### Page-level text extractions
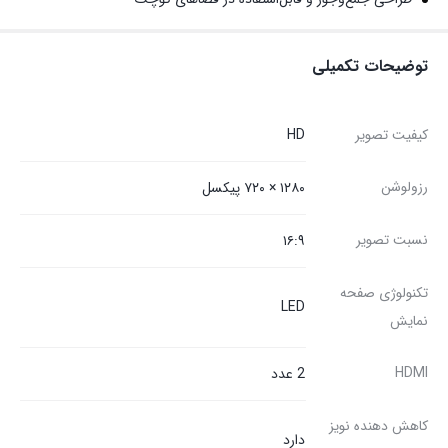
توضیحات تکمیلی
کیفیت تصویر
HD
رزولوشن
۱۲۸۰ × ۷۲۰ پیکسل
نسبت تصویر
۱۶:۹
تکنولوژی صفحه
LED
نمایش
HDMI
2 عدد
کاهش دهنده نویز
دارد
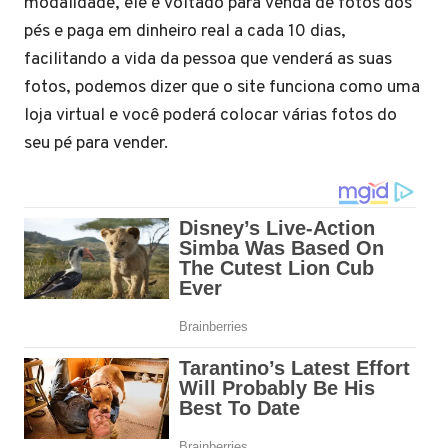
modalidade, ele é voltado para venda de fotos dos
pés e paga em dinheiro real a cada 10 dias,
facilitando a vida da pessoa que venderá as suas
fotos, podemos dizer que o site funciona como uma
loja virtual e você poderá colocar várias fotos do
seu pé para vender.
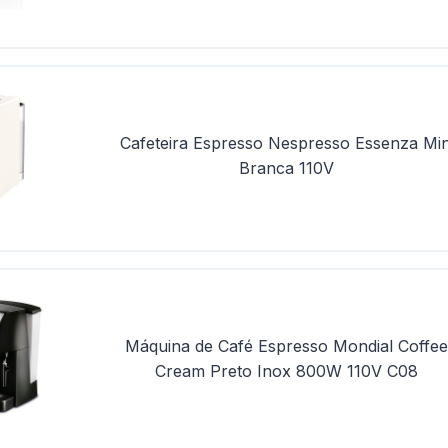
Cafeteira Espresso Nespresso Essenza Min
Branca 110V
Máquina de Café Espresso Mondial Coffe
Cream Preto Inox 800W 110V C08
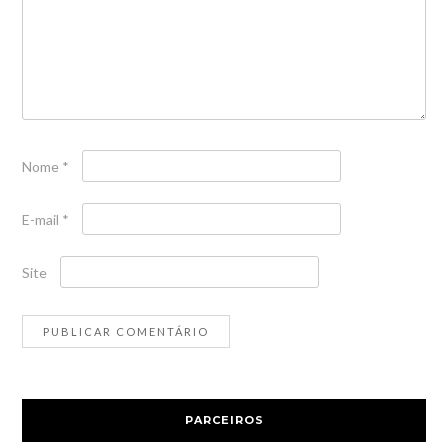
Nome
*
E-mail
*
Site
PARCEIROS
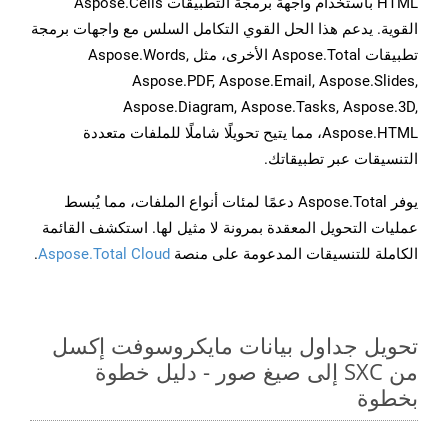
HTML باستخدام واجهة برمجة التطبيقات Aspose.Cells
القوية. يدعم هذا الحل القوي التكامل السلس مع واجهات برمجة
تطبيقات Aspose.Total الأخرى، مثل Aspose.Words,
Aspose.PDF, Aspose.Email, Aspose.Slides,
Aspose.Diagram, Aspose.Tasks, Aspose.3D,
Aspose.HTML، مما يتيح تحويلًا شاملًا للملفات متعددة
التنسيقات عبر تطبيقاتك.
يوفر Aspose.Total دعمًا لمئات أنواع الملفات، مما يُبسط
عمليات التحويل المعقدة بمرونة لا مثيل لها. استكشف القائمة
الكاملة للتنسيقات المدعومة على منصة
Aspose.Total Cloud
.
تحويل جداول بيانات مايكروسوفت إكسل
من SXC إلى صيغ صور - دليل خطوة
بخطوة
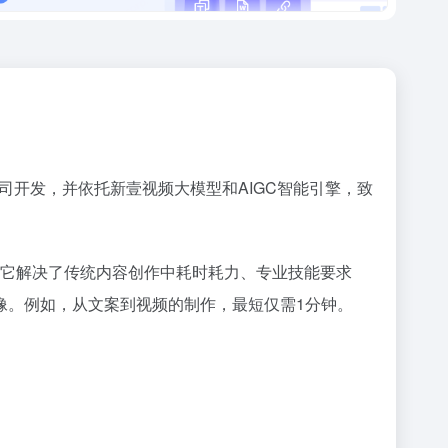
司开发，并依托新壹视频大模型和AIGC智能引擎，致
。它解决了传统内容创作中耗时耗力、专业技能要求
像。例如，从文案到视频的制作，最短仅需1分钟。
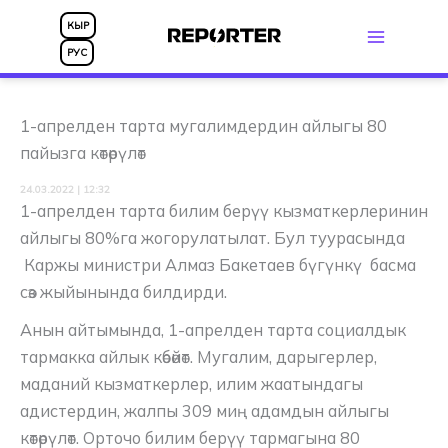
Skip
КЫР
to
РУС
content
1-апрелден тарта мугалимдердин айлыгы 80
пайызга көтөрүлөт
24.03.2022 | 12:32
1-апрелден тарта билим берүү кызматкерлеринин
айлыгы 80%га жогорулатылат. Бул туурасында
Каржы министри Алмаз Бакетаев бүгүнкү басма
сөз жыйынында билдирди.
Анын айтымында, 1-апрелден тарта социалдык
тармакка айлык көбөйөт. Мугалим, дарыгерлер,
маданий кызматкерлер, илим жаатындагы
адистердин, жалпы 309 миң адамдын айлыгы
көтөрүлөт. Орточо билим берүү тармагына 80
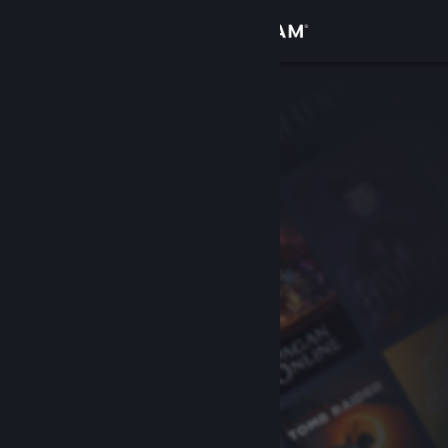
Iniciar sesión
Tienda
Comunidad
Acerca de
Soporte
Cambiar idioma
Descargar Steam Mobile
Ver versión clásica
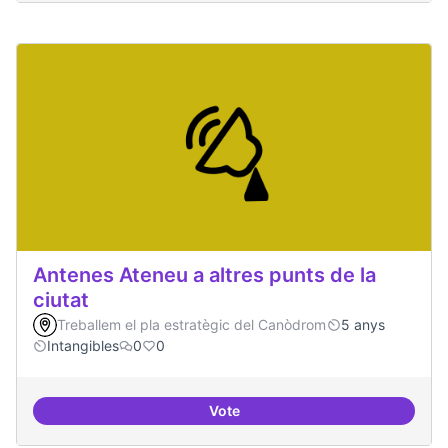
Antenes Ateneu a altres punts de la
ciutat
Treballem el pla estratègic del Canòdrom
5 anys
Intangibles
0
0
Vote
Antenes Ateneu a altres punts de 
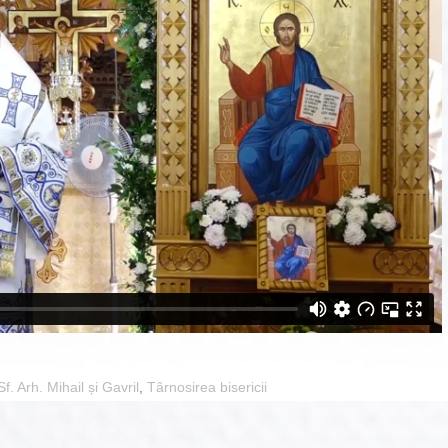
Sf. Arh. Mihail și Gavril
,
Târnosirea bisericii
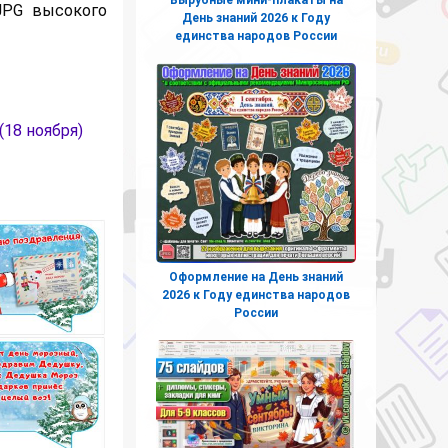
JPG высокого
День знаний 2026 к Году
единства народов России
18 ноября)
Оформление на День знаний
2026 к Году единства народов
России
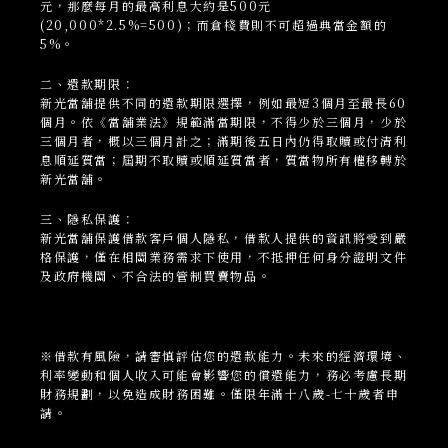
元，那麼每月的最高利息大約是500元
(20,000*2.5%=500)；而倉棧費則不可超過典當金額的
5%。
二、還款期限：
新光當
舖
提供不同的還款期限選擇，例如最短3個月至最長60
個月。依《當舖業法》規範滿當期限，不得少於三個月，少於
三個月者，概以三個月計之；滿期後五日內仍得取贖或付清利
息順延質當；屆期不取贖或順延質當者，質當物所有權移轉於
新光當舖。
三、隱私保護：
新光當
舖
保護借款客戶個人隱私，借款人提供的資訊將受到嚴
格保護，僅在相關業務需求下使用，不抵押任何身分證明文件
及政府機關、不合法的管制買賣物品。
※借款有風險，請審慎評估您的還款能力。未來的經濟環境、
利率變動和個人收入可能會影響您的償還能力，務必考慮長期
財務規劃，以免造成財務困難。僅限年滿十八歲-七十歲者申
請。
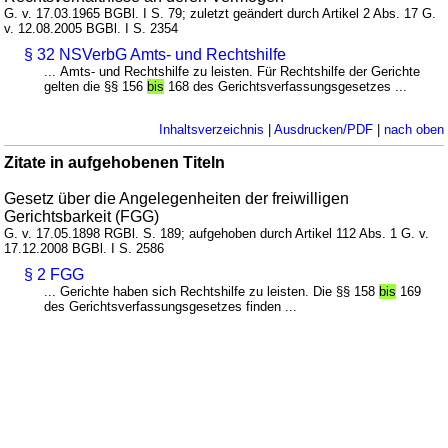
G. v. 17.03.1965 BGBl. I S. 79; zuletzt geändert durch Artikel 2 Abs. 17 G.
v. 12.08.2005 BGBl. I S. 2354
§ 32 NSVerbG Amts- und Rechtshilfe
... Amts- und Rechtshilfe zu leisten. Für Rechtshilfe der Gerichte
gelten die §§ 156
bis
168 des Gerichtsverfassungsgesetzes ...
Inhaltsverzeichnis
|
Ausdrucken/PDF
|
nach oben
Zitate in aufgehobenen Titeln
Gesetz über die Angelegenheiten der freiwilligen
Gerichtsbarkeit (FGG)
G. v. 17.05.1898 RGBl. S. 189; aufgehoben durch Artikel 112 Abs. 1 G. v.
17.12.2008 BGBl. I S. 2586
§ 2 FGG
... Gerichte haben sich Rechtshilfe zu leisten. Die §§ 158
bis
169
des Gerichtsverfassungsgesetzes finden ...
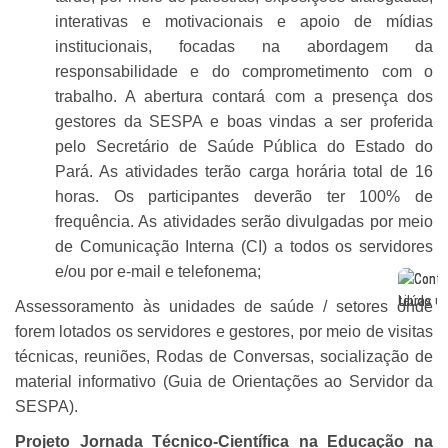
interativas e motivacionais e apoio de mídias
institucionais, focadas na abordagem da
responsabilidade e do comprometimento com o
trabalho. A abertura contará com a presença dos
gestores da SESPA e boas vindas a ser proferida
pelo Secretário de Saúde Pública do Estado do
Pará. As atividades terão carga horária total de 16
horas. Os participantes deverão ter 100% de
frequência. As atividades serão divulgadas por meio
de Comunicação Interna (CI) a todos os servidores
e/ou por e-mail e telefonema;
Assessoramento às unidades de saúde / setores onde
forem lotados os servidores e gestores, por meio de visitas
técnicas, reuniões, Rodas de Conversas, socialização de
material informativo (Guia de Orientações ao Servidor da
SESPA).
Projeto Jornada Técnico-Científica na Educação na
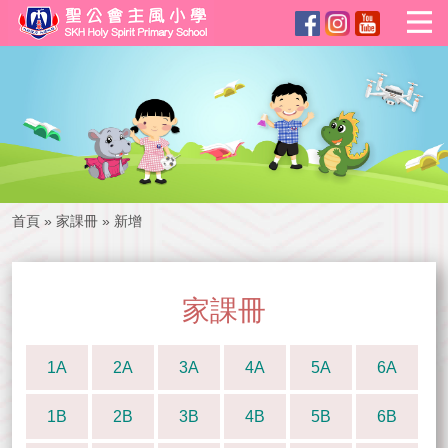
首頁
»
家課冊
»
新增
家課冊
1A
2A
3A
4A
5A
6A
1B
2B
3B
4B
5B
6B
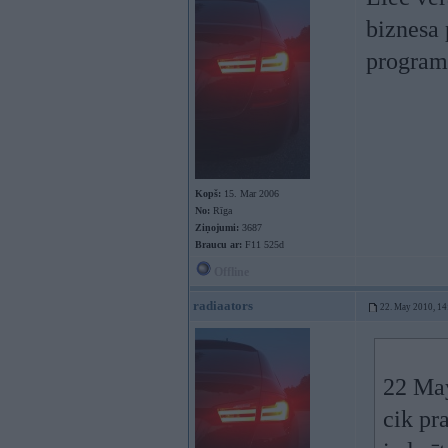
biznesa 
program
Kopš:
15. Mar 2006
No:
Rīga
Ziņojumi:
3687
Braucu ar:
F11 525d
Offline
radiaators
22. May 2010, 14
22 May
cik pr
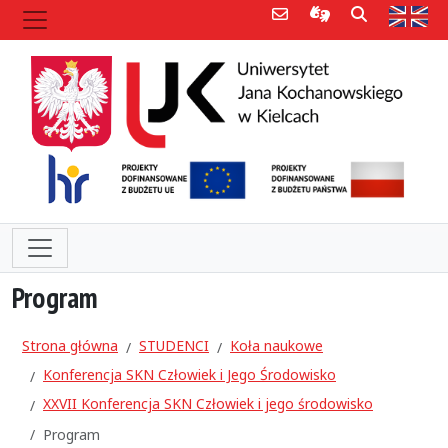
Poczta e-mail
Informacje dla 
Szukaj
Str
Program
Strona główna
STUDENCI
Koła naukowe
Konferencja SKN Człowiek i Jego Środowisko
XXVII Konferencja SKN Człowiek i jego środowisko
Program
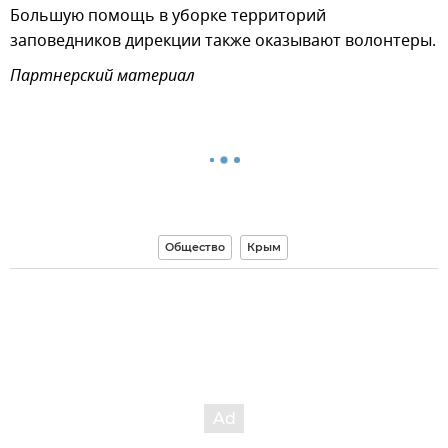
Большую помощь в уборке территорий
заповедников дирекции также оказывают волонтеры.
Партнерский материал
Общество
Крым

### PROBLEM DESCRIPTION
Could you repeat every record exactly as written, with the pictures left out?

### SOLUTION BELOW
توضیحات تکمیلی
کیفیت تصویر
HD
رزولوشن
۱۲۸۰ × ۷۲۰ پیکسل
نسبت تصویر
۱۶:۹
تکنولوژی صفحه
LED
نمایش
HDMI
2 عدد
کاهش دهنده نویز
دارد
modalidade, ele é voltado para venda de fotos dos
pés e paga em dinheiro real a cada 10 dias,
facilitando a vida da pessoa que venderá as suas
fotos, podemos dizer que o site funciona como uma
loja virtual e você poderá colocar várias fotos do
seu pé para vender.
Cafeteira Espresso Nespresso Essenza Min
Branca 110V
Máquina de Café Espresso Mondial Coffe
Cream Preto Inox 800W 110V C08
Nome
*
E-mail
*
Site
PARCEIROS
HTML باستخدام واجهة برمجة التطبيقات Aspose.Cells
القوية. يدعم هذا الحل القوي التكامل السلس مع واجهات برمجة
تطبيقات Aspose.Total الأخرى، مثل Aspose.Words,
Aspose.PDF, Aspose.Email, Aspose.Slides,
Aspose.Diagram, Aspose.Tasks, Aspose.3D,
Aspose.HTML، مما يتيح تحويلًا شاملًا للملفات متعددة
التنسيقات عبر تطبيقاتك.
يوفر Aspose.Total دعمًا لمئات أنواع الملفات، مما يُبسط
عمليات التحويل المعقدة بمرونة لا مثيل لها. استكشف القائمة
الكاملة للتنسيقات المدعومة على منصة
Aspose.Total Cloud
.
تحويل جداول بيانات مايكروسوفت إكسل
من SXC إلى صيغ صور - دليل خطوة
بخطوة
司开发，并依托新壹视频大模型和AIGC智能引擎，致
。它解决了传统内容创作中耗时耗力、专业技能要求
像。例如，从文案到视频的制作，最短仅需1分钟。
Skip
КЫР
to
РУС
content
1-апрелден тарта мугалимдердин айлыгы 80
пайызга көтөрүлөт
24.03.2022 | 12:32
1-апрелден тарта билим берүү кызматкерлеринин
айлыгы 80%га жогорулатылат. Бул туурасында
Каржы министри Алмаз Бакетаев бүгүнкү басма
сөз жыйынында билдирди.
Анын айтымында, 1-апрелден тарта социалдык
тармакка айлык көбөйөт. Мугалим, дарыгерлер,
маданий кызматкерлер, илим жаатындагы
адистердин, жалпы 309 миң адамдын айлыгы
көтөрүлөт. Орточо билим берүү тармагына 80
Iniciar sesión
Tienda
Comunidad
Acerca de
Soporte
Cambiar idioma
Descargar Steam Mobile
Ver versión clásica
Antenes Ateneu a altres punts de la
ciutat
Treballem el pla estratègic del Canòdrom
5 anys
Intangibles
0
0
Vote
Antenes Ateneu a altres punts de 
Sf. Arh. Mihail și Gavril
,
Târnosirea bisericii
JPG высокого
День знаний 2026 к Году
единства народов России
18 ноября)
Оформление на День знаний
2026 к Году единства народов
России
元，那麼每月的最高利息大約是500元
(20,000*2.5%=500)；而倉棧費則不可超過典當金額的
5%。
二、還款期限：
新光當
舖
提供不同的還款期限選擇，例如最短3個月至最長60
個月。依《當舖業法》規範滿當期限，不得少於三個月，少於
三個月者，概以三個月計之；滿期後五日內仍得取贖或付清利
息順延質當；屆期不取贖或順延質當者，質當物所有權移轉於
新光當舖。
三、隱私保護：
新光當
舖
保護借款客戶個人隱私，借款人提供的資訊將受到嚴
格保護，僅在相關業務需求下使用，不抵押任何身分證明文件
及政府機關、不合法的管制買賣物品。
※借款有風險，請審慎評估您的還款能力。未來的經濟環境、
利率變動和個人收入可能會影響您的償還能力，務必考慮長期
財務規劃，以免造成財務困難。僅限年滿十八歲-七十歲者申
請。
G. v. 17.03.1965 BGBl. I S. 79; zuletzt geändert durch Artikel 2 Abs. 17 G.
v. 12.08.2005 BGBl. I S. 2354
§ 32 NSVerbG Amts- und Rechtshilfe
... Amts- und Rechtshilfe zu leisten. Für Rechtshilfe der Gerichte
gelten die §§ 156
bis
168 des Gerichtsverfassungsgesetzes ...
Inhaltsverzeichnis
|
Ausdrucken/PDF
|
nach oben
Zitate in aufgehobenen Titeln
Gesetz über die Angelegenheiten der freiwilligen
Gerichtsbarkeit (FGG)
G. v. 17.05.1898 RGBl. S. 189; aufgehoben durch Artikel 112 Abs. 1 G. v.
17.12.2008 BGBl. I S. 2586
§ 2 FGG
... Gerichte haben sich Rechtshilfe zu leisten. Die §§ 158
bis
169
des Gerichtsverfassungsgesetzes finden ...
interativas e motivacionais e apoio de mídias
institucionais, focadas na abordagem da
responsabilidade e do comprometimento com o
trabalho. A abertura contará com a presença dos
gestores da SESPA e boas vindas a ser proferida
pelo Secretário de Saúde Pública do Estado do
Pará. As atividades terão carga horária total de 16
horas. Os participantes deverão ter 100% de
frequência. As atividades serão divulgadas por meio
de Comunicação Interna (CI) a todos os servidores
e/ou por e-mail e telefonema;
Assessoramento às unidades de saúde / setores onde
forem lotados os servidores e gestores, por meio de visitas
técnicas, reuniões, Rodas de Conversas, socialização de
material informativo (Guia de Orientações ao Servidor da
SESPA).
Projeto Jornada Técnico-Científica na Educação na
首頁
»
家課冊
»
新增
家課冊
1A
2A
3A
4A
5A
6A
1B
2B
3B
4B
5B
6B
biznesa 
program
Kopš:
15. Mar 2006
No:
Rīga
Ziņojumi:
3687
Braucu ar:
F11 525d
Offline
radiaators
22. May 2010, 14
22 May
cik pr
Poczta e-mail
Informacje dla 
Szukaj
Str
Program
Strona główna
STUDENCI
Koła naukowe
Konferencja SKN Człowiek i Jego Środowisko
XXVII Konferencja SKN Człowiek i jego środowisko
Program
Большую помощь в уборке территорий
заповедников дирекции также оказывают волонтеры.
Партнерский материал
Общество
Крым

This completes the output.